Records contained in a dataset:
=======

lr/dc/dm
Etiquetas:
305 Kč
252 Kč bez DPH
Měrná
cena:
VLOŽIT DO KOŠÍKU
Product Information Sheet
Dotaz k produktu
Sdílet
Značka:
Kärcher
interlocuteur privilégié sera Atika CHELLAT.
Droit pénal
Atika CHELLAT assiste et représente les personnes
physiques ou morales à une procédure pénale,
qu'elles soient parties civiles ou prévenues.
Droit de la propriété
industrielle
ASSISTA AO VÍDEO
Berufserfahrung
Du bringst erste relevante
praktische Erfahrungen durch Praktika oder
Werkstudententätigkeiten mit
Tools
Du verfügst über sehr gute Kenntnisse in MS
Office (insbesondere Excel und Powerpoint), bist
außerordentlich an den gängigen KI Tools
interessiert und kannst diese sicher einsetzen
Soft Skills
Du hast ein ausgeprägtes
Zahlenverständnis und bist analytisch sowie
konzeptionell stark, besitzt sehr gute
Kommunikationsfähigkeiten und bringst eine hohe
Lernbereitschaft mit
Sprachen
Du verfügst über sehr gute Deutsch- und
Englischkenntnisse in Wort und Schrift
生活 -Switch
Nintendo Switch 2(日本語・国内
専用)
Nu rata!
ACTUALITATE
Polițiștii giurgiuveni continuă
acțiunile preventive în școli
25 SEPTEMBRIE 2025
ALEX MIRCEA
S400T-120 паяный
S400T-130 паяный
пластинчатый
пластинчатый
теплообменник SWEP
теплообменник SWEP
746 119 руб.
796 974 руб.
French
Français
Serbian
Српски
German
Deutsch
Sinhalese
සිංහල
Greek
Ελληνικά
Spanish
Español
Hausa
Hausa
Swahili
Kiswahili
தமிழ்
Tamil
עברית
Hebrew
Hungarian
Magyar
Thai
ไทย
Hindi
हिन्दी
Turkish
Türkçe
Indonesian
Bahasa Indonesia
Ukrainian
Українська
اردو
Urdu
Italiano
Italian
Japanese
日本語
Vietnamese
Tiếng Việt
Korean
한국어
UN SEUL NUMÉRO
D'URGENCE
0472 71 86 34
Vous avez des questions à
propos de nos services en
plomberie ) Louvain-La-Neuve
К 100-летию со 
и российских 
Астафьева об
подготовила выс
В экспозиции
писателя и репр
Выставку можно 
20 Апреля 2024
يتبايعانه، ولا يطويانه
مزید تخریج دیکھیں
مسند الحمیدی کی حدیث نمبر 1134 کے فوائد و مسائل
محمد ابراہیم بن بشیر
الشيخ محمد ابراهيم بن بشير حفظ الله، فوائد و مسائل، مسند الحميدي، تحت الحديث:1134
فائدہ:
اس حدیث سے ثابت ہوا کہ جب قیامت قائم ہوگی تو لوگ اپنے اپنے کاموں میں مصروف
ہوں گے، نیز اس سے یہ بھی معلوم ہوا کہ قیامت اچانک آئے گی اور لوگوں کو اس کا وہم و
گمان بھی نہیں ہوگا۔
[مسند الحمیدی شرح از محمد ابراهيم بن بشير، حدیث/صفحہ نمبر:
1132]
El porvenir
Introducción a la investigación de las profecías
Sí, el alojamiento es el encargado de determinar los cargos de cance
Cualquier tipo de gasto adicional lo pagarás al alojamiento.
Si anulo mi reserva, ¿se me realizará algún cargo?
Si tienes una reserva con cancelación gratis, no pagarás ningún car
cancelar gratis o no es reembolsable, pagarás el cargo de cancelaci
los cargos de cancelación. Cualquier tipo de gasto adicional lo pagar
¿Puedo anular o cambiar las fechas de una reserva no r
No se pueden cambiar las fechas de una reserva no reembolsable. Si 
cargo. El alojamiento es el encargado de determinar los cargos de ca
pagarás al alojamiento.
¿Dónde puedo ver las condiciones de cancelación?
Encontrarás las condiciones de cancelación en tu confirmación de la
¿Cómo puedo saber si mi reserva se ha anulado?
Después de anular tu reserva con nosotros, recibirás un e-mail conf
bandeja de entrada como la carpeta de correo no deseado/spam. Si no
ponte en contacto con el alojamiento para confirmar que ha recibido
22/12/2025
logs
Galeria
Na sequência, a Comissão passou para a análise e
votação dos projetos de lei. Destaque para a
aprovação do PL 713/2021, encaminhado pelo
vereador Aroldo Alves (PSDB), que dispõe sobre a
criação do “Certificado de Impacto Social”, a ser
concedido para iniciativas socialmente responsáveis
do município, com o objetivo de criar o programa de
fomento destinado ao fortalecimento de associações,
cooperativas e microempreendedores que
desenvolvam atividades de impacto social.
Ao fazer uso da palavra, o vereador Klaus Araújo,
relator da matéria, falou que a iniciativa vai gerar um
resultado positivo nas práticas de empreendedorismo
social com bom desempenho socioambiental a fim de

=======

§ **Task brief**: Without changing a word, write out each entry again.

§ **Answer section**:
lr/dc/dm
Etiquetas:
305 Kč
252 Kč bez DPH
Měrná
cena:
VLOŽIT DO KOŠÍKU
Product Information Sheet
Dotaz k produktu
Sdílet
Značka:
Kärcher
interlocuteur privilégié sera Atika CHELLAT.
Droit pénal
Atika CHELLAT assiste et représente les personnes
physiques ou morales à une procédure pénale,
qu'elles soient parties civiles ou prévenues.
Droit de la propriété
industrielle
ASSISTA AO VÍDEO
Berufserfahrung
Du bringst erste relevante
praktische Erfahrungen durch Praktika oder
Werkstudententätigkeiten mit
Tools
Du verfügst über sehr gute Kenntnisse in MS
Office (insbesondere Excel und Powerpoint), bist
außerordentlich an den gängigen KI Tools
interessiert und kannst diese sicher einsetzen
Soft Skills
Du hast ein ausgeprägtes
Zahlenverständnis und bist analytisch sowie
konzeptionell stark, besitzt sehr gute
Kommunikationsfähigkeiten und bringst eine hohe
Lernbereitschaft mit
Sprachen
Du verfügst über sehr gute Deutsch- und
Englischkenntnisse in Wort und Schrift
生活 -Switch
Nintendo Switch 2(日本語・国内
専用)
Nu rata!
ACTUALITATE
Polițiștii giurgiuveni continuă
acțiunile preventive în școli
25 SEPTEMBRIE 2025
ALEX MIRCEA
S400T-120 паяный
S400T-130 паяный
пластинчатый
пластинчатый
теплообменник SWEP
теплообменник SWEP
746 119 руб.
796 974 руб.
French
Français
Serbian
Српски
German
Deutsch
Sinhalese
සිංහල
Greek
Ελληνικά
Spanish
Español
Hausa
Hausa
Swahili
Kiswahili
தமிழ்
Tamil
עברית
Hebrew
Hungarian
Magyar
Thai
ไทย
Hindi
हिन्दी
Turkish
Türkçe
Indonesian
Bahasa Indonesia
Ukrainian
Українська
اردو
Urdu
Italiano
Italian
Japanese
日本語
Vietnamese
Tiếng Việt
Korean
한국어
UN SEUL NUMÉRO
D'URGENCE
0472 71 86 34
Vous avez des questions à
propos de nos services en
plomberie ) Louvain-La-Neuve
К 100-летию со 
и российских 
Астафьева об
подготовила выс
В экспозиции
писателя и репр
Выставку можно 
20 Апреля 2024
يتبايعانه، ولا يطويانه
مزید تخریج دیکھیں
مسند الحمیدی کی حدیث نمبر 1134 کے فوائد و مسائل
محمد ابراہیم بن بشیر
الشيخ محمد ابراهيم بن بشير حفظ الله، فوائد و مسائل، مسند الحميدي، تحت الحديث:1134
فائدہ:
اس حدیث سے ثابت ہوا کہ جب قیامت قائم ہوگی تو لوگ اپنے اپنے کاموں میں مصروف
ہوں گے، نیز اس سے یہ بھی معلوم ہوا کہ قیامت اچانک آئے گی اور لوگوں کو اس کا وہم و
گمان بھی نہیں ہوگا۔
[مسند الحمیدی شرح از محمد ابراهيم بن بشير، حدیث/صفحہ نمبر:
1132]
El porvenir
Introducción a la investigación de las profecías
Sí, el alojamiento es el encargado de determinar los cargos de cance
Cualquier tipo de gasto adicional lo pagarás al alojamiento.
Si anulo mi reserva, ¿se me realizará algún cargo?
Si tienes una reserva con cancelación gratis, no pagarás ningún car
cancelar gratis o no es reembolsable, pagarás el cargo de cancelaci
los cargos de cancelación. Cualquier tipo de gasto adicional lo pagar
¿Puedo anular o cambiar las fechas de una reserva no r
No se pueden cambiar las fechas de una reserva no reembolsable. Si 
cargo. El alojamiento es el encargado de determinar los cargos de ca
pagarás al alojamiento.
¿Dónde puedo ver las condiciones de cancelación?
Encontrarás las condiciones de cancelación en tu confirmación de la
¿Cómo puedo saber si mi reserva se ha anulado?
Después de anular tu reserva con nosotros, recibirás un e-mail conf
bandeja de entrada como la carpeta de correo no deseado/spam. Si no
ponte en contacto con el alojamiento para confirmar que ha recibido
22/12/2025
logs
Galeria
Na sequência, a Comissão passou para a análise e
votação dos projetos de lei. Destaque para a
aprovação do PL 713/2021, encaminhado pelo
vereador Aroldo Alves (PSDB), que dispõe sobre a
criação do “Certificado de Impacto Social”, a ser
concedido para iniciativas socialmente responsáveis
do município, com o objetivo de criar o programa de
fomento destinado ao fortalecimento de associações,
cooperativas e microempreendedores que
desenvolvam atividades de impacto social.
Ao fazer uso da palavra, o vereador Klaus Araújo,
relator da matéria, falou que a iniciativa vai gerar um
resultado positivo nas práticas de empreendedorismo
social com bom desempenho socioambiental a fim de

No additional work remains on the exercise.